ESPHome doesn’t currently do that, but it probably should.

bdraco · May 25, 2024, 5:03am

I think ignoring globally routable addresses in dhcp would be OK as well. FQDNs would be a problem because some routers use a local domain with local dns…

something like

diff --git a/homeassistant/components/dhcp/__init__.py b/homeassistant/components/dhcp/__init__.py
index b4d06b6e276..b18ed65496a 100644
--- a/homeassistant/components/dhcp/__init__.py
+++ b/homeassistant/components/dhcp/__init__.py
@@ -206,8 +206,9 @@ class WatcherBase:
             made_ip_address.is_link_local
             or made_ip_address.is_loopback
             or made_ip_address.is_unspecified
+            or made_ip_address.is_global
         ):
-            # Ignore self assigned addresses, loopback, invalid
+            # Ignore self assigned addresses, loopback, invalid, and global addresses
             return
 
         formatted_mac = format_mac(unformatted_mac_address)

is_global isn’t cached though so you’d need to do a PR to add it here cached-ipaddress/src/cached_ipaddress/ipaddress.py at 7ea4ecbeb239e589c63cf5a29ae583f704b1448b · bdraco/cached-ipaddress · GitHub and cached-ipaddress/src/cached_ipaddress/ipaddress.py at 7ea4ecbeb239e589c63cf5a29ae583f704b1448b · bdraco/cached-ipaddress · GitHub as well

dev0 · May 25, 2024, 8:10pm

@bdraco Thanks for the response!

ESPHome doesn’t currently do that, but it probably should.

I didn’t realize that integration itself is responsible for updating the config entry.
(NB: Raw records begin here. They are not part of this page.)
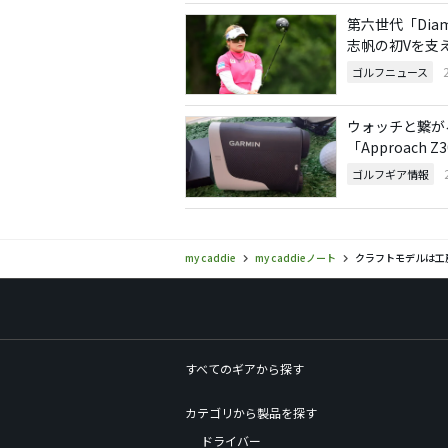
第六世代「Dia
志帆の初Vを支
ゴルフニュース
ウォッチと繋が
「Approach
ゴルフギア情報
my caddie
my caddieノート
クラフトモデルは工
すべてのギアから探す
カテゴリから製品を探す
ドライバー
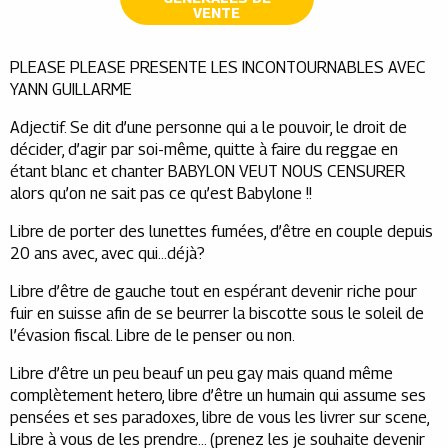
VENTE
PLEASE PLEASE PRESENTE LES INCONTOURNABLES AVEC
YANN GUILLARME
Adjectif. Se dit d’une personne qui a le pouvoir, le droit de
décider, d’agir par soi-même, quitte à faire du reggae en
étant blanc et chanter BABYLON VEUT NOUS CENSURER
alors qu’on ne sait pas ce qu’est Babylone !!
Libre de porter des lunettes fumées, d’être en couple depuis
20 ans avec, avec qui…déjà?
Libre d’être de gauche tout en espérant devenir riche pour
fuir en suisse afin de se beurrer la biscotte sous le soleil de
l’évasion fiscal. Libre de le penser ou non.
Libre d’être un peu beauf un peu gay mais quand même
complètement hetero, libre d’être un humain qui assume ses
pensées et ses paradoxes, libre de vous les livrer sur scene,
Libre à vous de les prendre… (prenez les je souhaite devenir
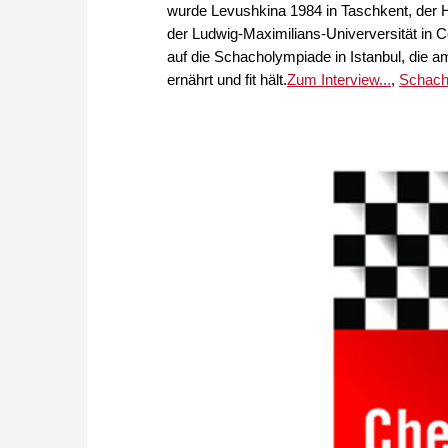
wurde Levushkina 1984 in Taschkent, der H
der Ludwig-Maximilians-Univerversität in 
auf die Schacholympiade in Istanbul, die am
ernährt und fit hält.
Zum Interview...
,
Schach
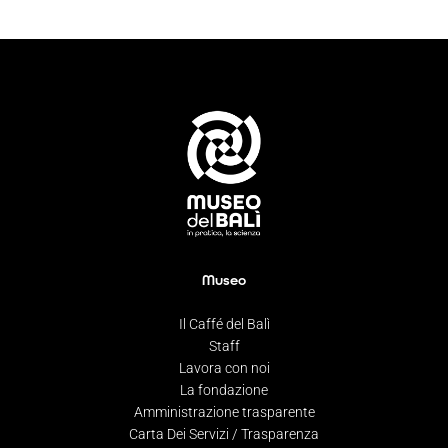
Museo
Il Caffé del Balì
Staff
Lavora con noi
La fondazione
Amministrazione trasparente
Carta Dei Servizi / Trasparenza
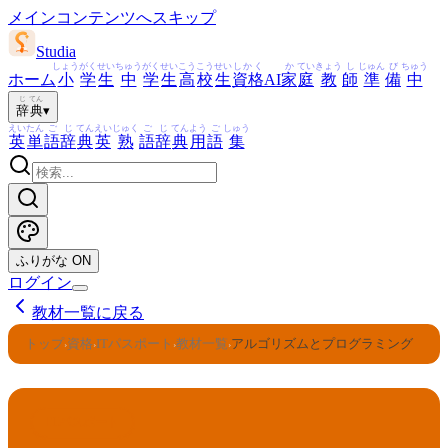
メインコンテンツへスキップ
Studia
しょう
がく
せい
ちゅう
がく
せい
こう
こう
せい
しかく
か
てい
きょう
し
じゅん
び
ちゅう
ホーム
小
学
生
中
学
生
高
校
生
資格
AI
家
庭
教
師
準
備
中
じ
てん
辞
典
▾
えい
たん
ご
じ
てん
えい
じゅく
ご
じ
てん
よう
ご
しゅう
英
単
語
辞
典
英
熟
語
辞
典
用
語
集
ふりがな
ON
ログイン
教材一覧に戻る
トップ
資格
ITパスポート
教材一覧
アルゴリズムとプログラミング
›
›
›
›
ITパスポート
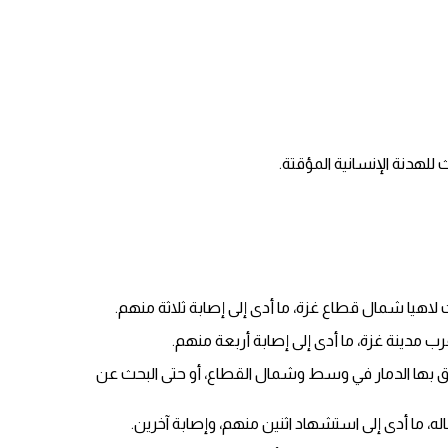
لهدنة الإنسانية المؤقتة.
اهيا شمال قطاع غزة، ما أدى إلى إصابة ثلاثة منهم.
دينة غزة، ما أدى إلى إصابة أربعة منهم.
لبيتها القصف ولحق بها الدمار في وسط وشمال القطاع، أو حتى البحث عن
، ما أدى إلى استشهاد اثنين منهم، وإصابة آخرين.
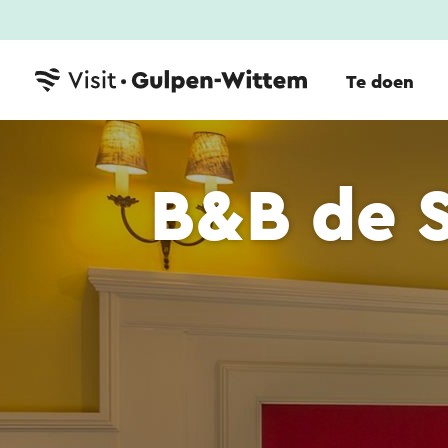
Te doen
B&B de 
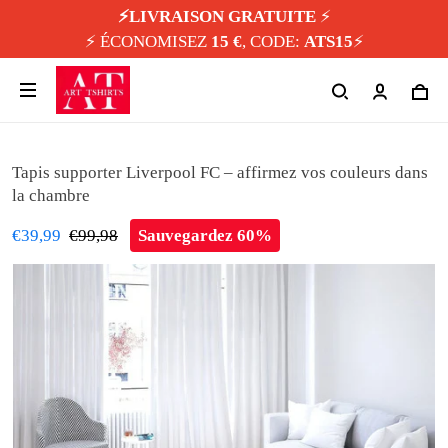
⚡️LIVRAISON GRATUITE
⚡️
⚡️ ÉCONOMISEZ
15 €
, CODE:
ATS15
⚡️
Tapis supporter Liverpool FC – affirmez vos couleurs dans
la chambre
€39,99
€99,98
Sauvegardez 60%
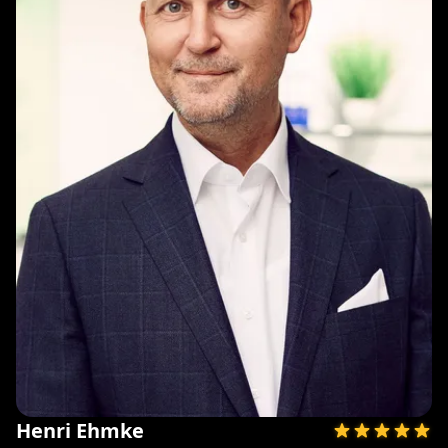
Henri Ehmke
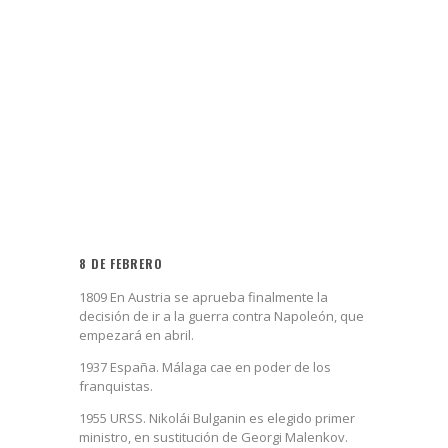
8 DE FEBRERO
1809 En Austria se aprueba finalmente la
decisión de ir a la guerra contra Napoleón, que
empezará en abril.
1937 España. Málaga cae en poder de los
franquistas.
1955 URSS. Nikolái Bulganin es elegido primer
ministro, en sustitución de Georgi Malenkov.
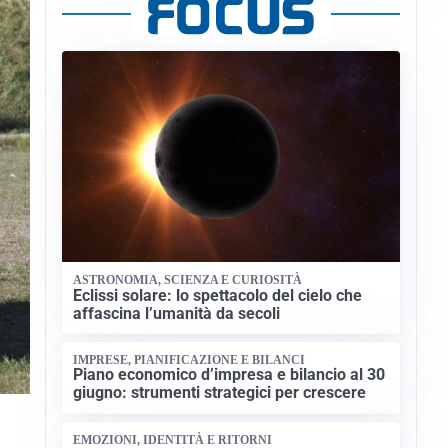
ASTRONOMIA, SCIENZA E CURIOSITÀ
Eclissi solare: lo spettacolo del cielo che
affascina l’umanità da secoli
IMPRESE, PIANIFICAZIONE E BILANCI
Piano economico d’impresa e bilancio al 30
giugno: strumenti strategici per crescere
EMOZIONI, IDENTITÀ E RITORNI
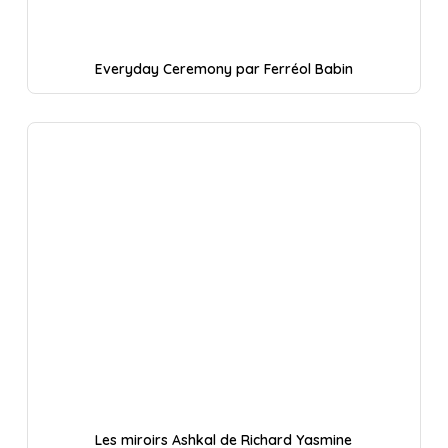
Everyday Ceremony par Ferréol Babin
Les miroirs Ashkal de Richard Yasmine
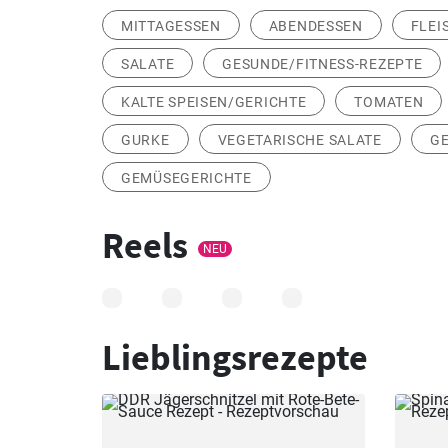
MITTAGESSEN
ABENDESSEN
FLEI
SALATE
GESUNDE/FITNESS-REZEPTE
KALTE SPEISEN/GERICHTE
TOMATEN
GURKE
VEGETARISCHE SALATE
G
GEMÜSEGERICHTE
Reels
NEU
Lieblingsrezepte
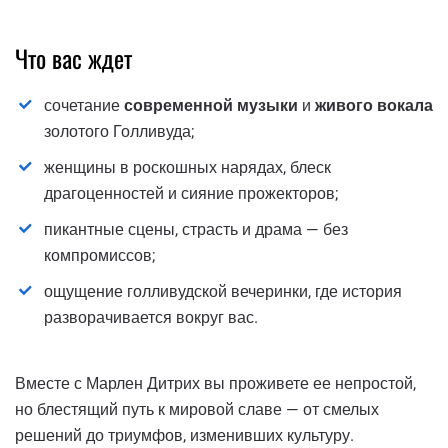
Что вас ждет
сочетание
современной музыки
и
живого вокала
золотого Голливуда;
женщины в роскошных нарядах, блеск
драгоценностей и сияние прожекторов;
пикантные сцены, страсть и драма — без
компромиссов;
ощущение голливудской вечеринки, где история
разворачивается вокруг вас.
Вместе с Марлен Дитрих вы проживете ее непростой,
но блестящий путь к мировой славе — от смелых
решений до триумфов, изменивших культуру.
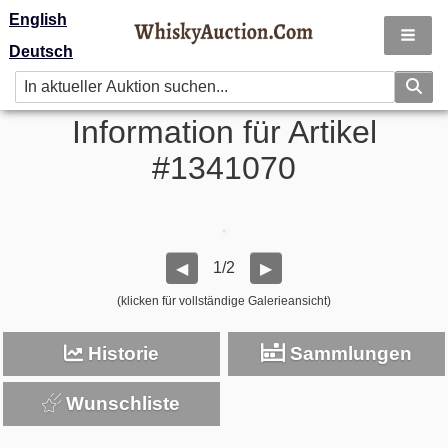
English
Deutsch
Information für Artikel
#1341070
1/2
◀
▶
(klicken für vollständige Galerieansicht)
Historie
Sammlungen
Wunschliste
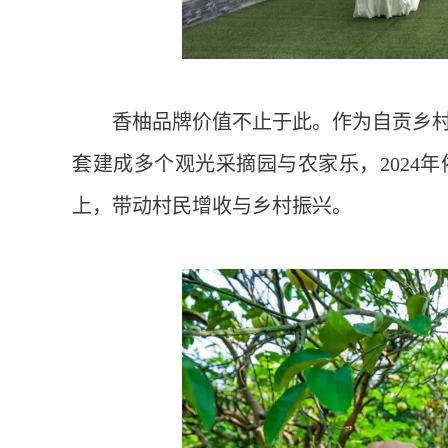
香柚品牌价值不止于此。作为自贡乡村
套建成多个观光采摘园与农家乐，2024年
上，带动村民增收与乡村振兴。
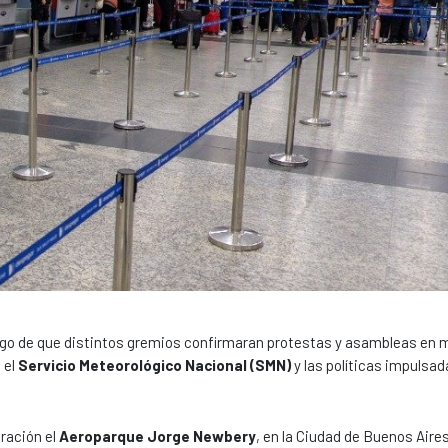
uego de que distintos gremios confirmaran protestas y asambleas en 
 el
Servicio Meteorológico Nacional (SMN)
y las políticas impulsad
ración el
Aeroparque Jorge Newbery
, en la Ciudad de Buenos Aire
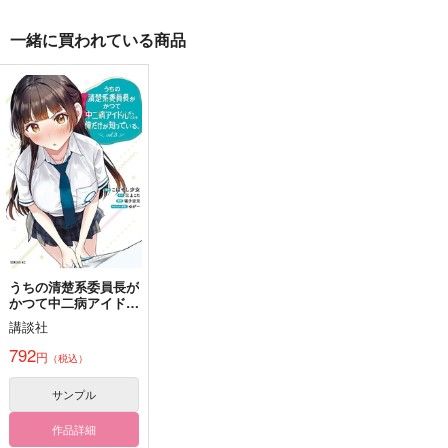
一緒に買われている商品
奇跡の代償
せんせいといっしょ！
WEBさいろく
おでかけ編
本日のごゆだいじぇす
白い花は咲いたまま
雨があがればぼくたち
ゆめいろらっちょんま
心象スケッチ
と
は
mochi mochi box
はしゃぎ太郎
っと
1,100
円
パンダファシズム
爆速ししゃも
（税込）
770
1,257
円
円
専売
2,829
（税込）
（税込）
円
安室透×榎本梓
（税込）
220
677
円
専売
円
専売
（税込）
（税込）
五条悟×虎杖悠仁
呪術廻戦
宮侑
呪術廻戦
呪術廻戦
五条悟×虎杖悠仁
サンプル
サンプル
サンプル
五条悟×虎杖悠仁
五条悟×虎杖悠仁
作品詳細
作品詳細
作品詳細
サンプル
サンプル
サンプル
カート
カート
カート
うちの清楚系委員長が
かつて中二病アイドル
だったことを俺だけが
講談社
知っている。 3
792
円
（税込）
サンプル
作品詳細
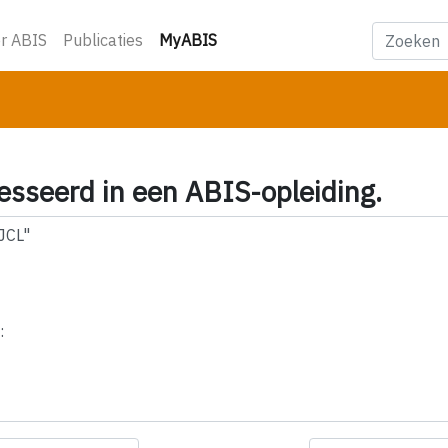
(huidige)
r ABIS
Publicaties
MyABIS
esseerd in een ABIS-opleiding.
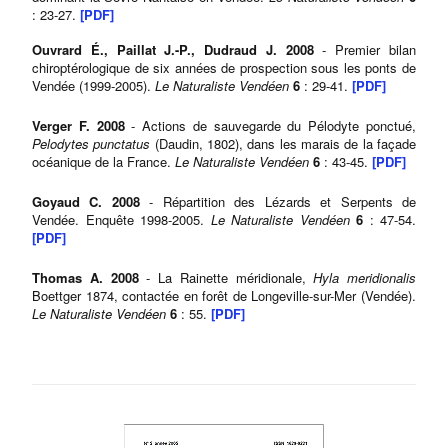
: 23-27.
[PDF]
Ouvrard É., Paillat J.-P., Dudraud J. 2008
- Premier bilan
chiroptérologique de six années de prospection sous les ponts de
Vendée (1999-2005).
Le Naturaliste Vendéen
6
: 29-41.
[PDF]
Verger F. 2008
- Actions de sauvegarde du Pélodyte ponctué,
Pelodytes punctatus
(Daudin, 1802), dans les marais de la façade
océanique de la France.
Le Naturaliste Vendéen
6
: 43-45.
[PDF]
Goyaud C. 2008
- Répartition des Lézards et Serpents de
Vendée. Enquête 1998-2005.
Le Naturaliste Vendéen
6
: 47-54.
[PDF]
Thomas A. 2008
- La Rainette méridionale,
Hyla meridionalis
Boettger 1874, contactée en forêt de Longeville-sur-Mer (Vendée).
Le Naturaliste Vendéen
6
: 55.
[PDF]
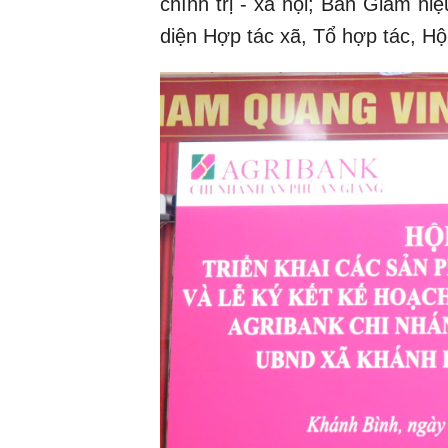
chính trị - xã hội; Ban Giám hi
diện Hợp tác xã, Tổ hợp tác, Hộ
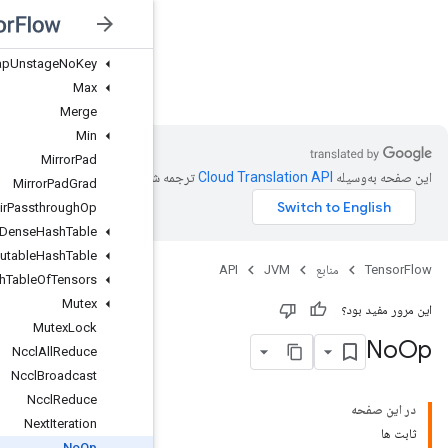
Map
Stage
Map
Unstage
Map
Unstage
No
Key
JVM
Max
Merge
Min
Mirror
Pad
ترجمه شد
Mirror
Pad
Grad
Mlir
Passthrough
Op
Mutable
Dense
Hash
Table
Mutable
Hash
Table
Mutable
Hash
Table
Of
Tensors
Mutex
Mutex
Lock
Nccl
All
Reduce
Nccl
Broadcast
Nccl
Reduce
Next
Iteration
No
Op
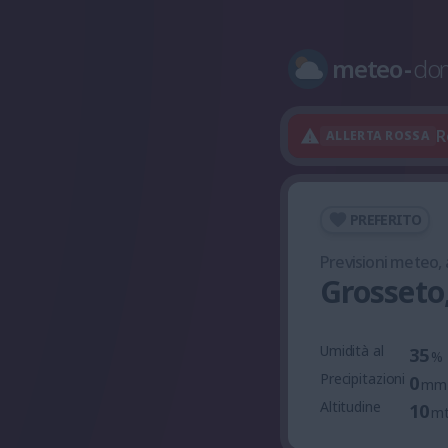
meteo
-
do
R
ALLERTA ROSSA
PREFERITO
Previsioni meteo,
Grosseto
Umidità al
35
%
Precipitazioni
0
mm
Altitudine
10
m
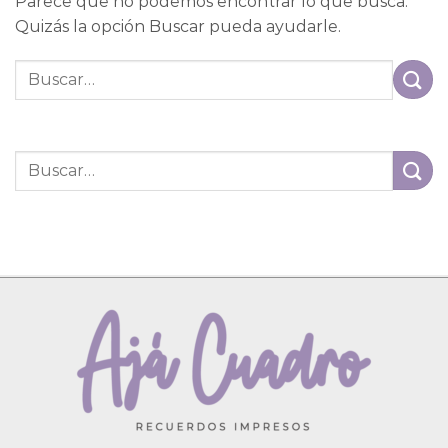
Parece que no podemos encontrar lo que busca.
Quizás la opción Buscar pueda ayudarle.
I assumed that this code here is updating the config entry directly. Which after looking at it more closely is obviously incorrect.

Given that the integration is updating the config entry itself, I agree that the integration should ensure that there is an actual need to do so.

On the point of globally routable IP addresses I think we may be talking past each other. I was arguing that the config entry shouldn’t be updated with a local IP address if a globally routable IP address was already configured. To avoid “locking in” a device with a local IP address. I think your description and code pointer assumes the opposite (i.e. DHCP somehow reporting a globally routable IP addresses the new device IP address).

However, if the integration correctly checked the current connection before updating the config entry, this wouldn’t be necessary, since the integration would only update the config entry if the globally routable IP address wasn’t providing a working connection anymore.

Given my confusion around the update flow, I think none of my proposals are the right path forward though. Instead the integration should verify if there is a need to update, and if there isn’t simply ignore new IP addresses reported by DHCP.

Thanks a lot for you feedback. This was very helpful!

bdraco · May 25, 2024, 8:52pm

Sounds good. If you want to do a PR to add the checks to ESPHome, I’m happy to prioritize reviewing that.

dev0 · May 25, 2024, 9:04pm

Thank you, I will take a look at that.